*** RECORDS FOR THIS EXERCISE ***

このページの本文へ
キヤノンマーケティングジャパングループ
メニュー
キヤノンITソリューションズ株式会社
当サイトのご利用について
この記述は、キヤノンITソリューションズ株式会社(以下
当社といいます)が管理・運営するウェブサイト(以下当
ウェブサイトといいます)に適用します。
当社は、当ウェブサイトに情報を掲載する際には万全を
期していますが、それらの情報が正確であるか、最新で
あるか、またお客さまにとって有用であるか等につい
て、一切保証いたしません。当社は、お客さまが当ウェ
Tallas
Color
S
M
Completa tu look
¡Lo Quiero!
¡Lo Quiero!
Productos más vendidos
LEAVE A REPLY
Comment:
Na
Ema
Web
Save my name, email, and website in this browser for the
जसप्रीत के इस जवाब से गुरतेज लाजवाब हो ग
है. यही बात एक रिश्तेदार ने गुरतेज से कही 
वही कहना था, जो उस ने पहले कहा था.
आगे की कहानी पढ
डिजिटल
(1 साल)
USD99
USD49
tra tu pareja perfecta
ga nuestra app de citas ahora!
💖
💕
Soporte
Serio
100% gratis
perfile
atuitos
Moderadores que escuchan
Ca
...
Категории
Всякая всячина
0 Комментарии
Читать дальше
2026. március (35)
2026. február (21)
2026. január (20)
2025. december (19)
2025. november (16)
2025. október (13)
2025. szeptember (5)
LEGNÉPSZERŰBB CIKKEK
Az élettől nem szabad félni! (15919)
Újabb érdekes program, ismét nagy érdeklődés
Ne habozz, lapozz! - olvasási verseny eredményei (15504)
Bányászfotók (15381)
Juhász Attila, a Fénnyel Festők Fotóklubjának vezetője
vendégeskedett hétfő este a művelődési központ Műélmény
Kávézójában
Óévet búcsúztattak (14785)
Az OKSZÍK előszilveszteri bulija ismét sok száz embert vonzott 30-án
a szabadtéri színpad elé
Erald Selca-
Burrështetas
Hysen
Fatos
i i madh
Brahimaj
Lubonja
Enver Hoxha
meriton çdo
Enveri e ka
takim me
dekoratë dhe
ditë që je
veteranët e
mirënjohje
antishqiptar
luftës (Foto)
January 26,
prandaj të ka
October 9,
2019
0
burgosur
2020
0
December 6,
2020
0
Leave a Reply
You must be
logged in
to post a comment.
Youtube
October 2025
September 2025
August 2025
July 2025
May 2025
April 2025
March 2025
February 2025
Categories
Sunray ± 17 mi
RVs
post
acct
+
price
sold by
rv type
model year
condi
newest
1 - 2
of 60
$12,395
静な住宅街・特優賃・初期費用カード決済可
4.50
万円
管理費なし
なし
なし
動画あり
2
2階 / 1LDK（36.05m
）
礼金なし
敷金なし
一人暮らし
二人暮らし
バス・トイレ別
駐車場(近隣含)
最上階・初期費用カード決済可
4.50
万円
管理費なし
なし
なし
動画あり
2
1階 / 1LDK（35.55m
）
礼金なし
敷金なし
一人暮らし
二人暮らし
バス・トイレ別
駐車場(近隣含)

***

### TASK REQUIREMENTS
Express the text of all the items above as a JSON list of strings, with one string per line and no blank lines.

### TASK RESULT
[
  "このページの本文へ",
  "キヤノンマーケティングジャパングループ",
  "メニュー",
  "キヤノンITソリューションズ株式会社",
  "当サイトのご利用について",
  "この記述は、キヤノンITソリューションズ株式会社(以下",
  "当社といいます)が管理・運営するウェブサイト(以下当",
  "ウェブサイトといいます)に適用します。",
  "当社は、当ウェブサイトに情報を掲載する際には万全を",
  "期していますが、それらの情報が正確であるか、最新で",
  "あるか、またお客さまにとって有用であるか等につい",
  "て、一切保証いたしません。当社は、お客さまが当ウェ",
  "Tallas",
  "Color",
  "S",
  "M",
  "Completa tu look",
  "¡Lo Quiero!",
  "¡Lo Quiero!",
  "Productos más vendidos",
  "LEAVE A REPLY",
  "Comment:",
  "Na",
  "Ema",
  "Web",
  "Save my name, email, and website in this browser for the",
  "जसप्रीत के इस जवाब से गुरतेज लाजवाब हो ग",
  "है. यही बात एक रिश्तेदार ने गुरतेज से कही ",
  "वही कहना था, जो उस ने पहले कहा था.",
  "आगे की कहानी पढ",
  "डिजिटल",
  "(1 साल)",
  "USD99",
  "USD49",
  "tra tu pareja perfecta",
  "ga nuestra app de citas ahora!",
  "💖",
  "💕",
  "Soporte",
  "Serio",
  "100% gratis",
  "perfile",
  "atuitos",
  "Moderadores que escuchan",
  "Ca",
  "...",
  "Категории",
  "Всякая всячина",
  "0 Комментарии",
  "Читать дальше",
  "2026. március (35)",
  "2026. február (21)",
  "2026. január (20)",
  "2025. december (19)",
  "2025. november (16)",
  "2025. október (13)",
  "2025. szeptember (5)",
  "LEGNÉPSZERŰBB CIKKEK",
  "Az élettől nem szabad félni! (15919)",
  "Újabb érdekes program, ismét nagy érdeklődés",
  "Ne habozz, lapozz! - olvasási verseny eredményei (15504)",
  "Bányászfotók (15381)",
  "Juhász Attila, a Fénnyel Festők Fotóklubjának vezetője",
  "vendégeskedett hétfő este a művelődési központ Műélmény",
  "Kávézójában",
  "Óévet búcsúztattak (14785)",
  "Az OKSZÍK előszilveszteri bulija ismét sok száz embert vonzott 30-án",
  "a szabadtéri színpad elé",
  "Erald Selca-",
  "Burrështetas",
  "Hysen",
  "Fatos",
  "i i madh",
  "Brahimaj",
  "Lubonja",
  "Enver Hoxha",
  "meriton çdo",
  "Enveri e ka",
  "takim me",
  "dekoratë dhe",
  "ditë që je",
  "veteranët e",
  "mirënjohje",
  "antishqiptar",
  "luftës (Foto)",
  "January 26,",
  "prandaj të ka",
  "October 9,",
  "2019",
  "0",
  "burgosur",
  "2020",
  "0",
  "December 6,",
  "2020",
  "0",
  "Leave a Reply",
  "You must be",
  "logged in",
  "to post a comment.",
  "Youtube",
  "October 2025",
  "September 2025",
  "August 2025",
  "July 2025",
  "May 2025",
  "April 2025",
  "March 2025",
  "February 2025",
  "Categories",
  "Sunray ± 17 mi",
  "RVs",
  "post",
  "acct",
  "+",
  "price",
  "sold by",
  "rv type",
  "model year",
  "condi",
  "newest",
  "1 - 2",
  "of 60",
  "$12,395",
  "静な住宅街・特優賃・初期費用カード決済可",
  "4.50",
  "万円",
  "管理費なし",
  "なし",
  "なし",
  "動画あり",
  "2",
  "2階 / 1LDK（36.05m",
  "）",
  "礼金なし",
  "敷金なし",
  "一人暮らし",
  "二人暮らし",
  "バス・トイレ別",
  "駐車場(近隣含)",
  "最上階・初期費用カード決済可",
  "4.50",
  "万円",
  "管理費なし",
  "なし",
  "なし",
  "動画あり",
  "2",
  "1階 / 1LDK（35.55m",
  "）",
  "礼金なし",
  "敷金なし",
  "一人暮らし",
  "二人暮らし",
  "バス・トイレ別",
  "駐車場(近隣含)"
]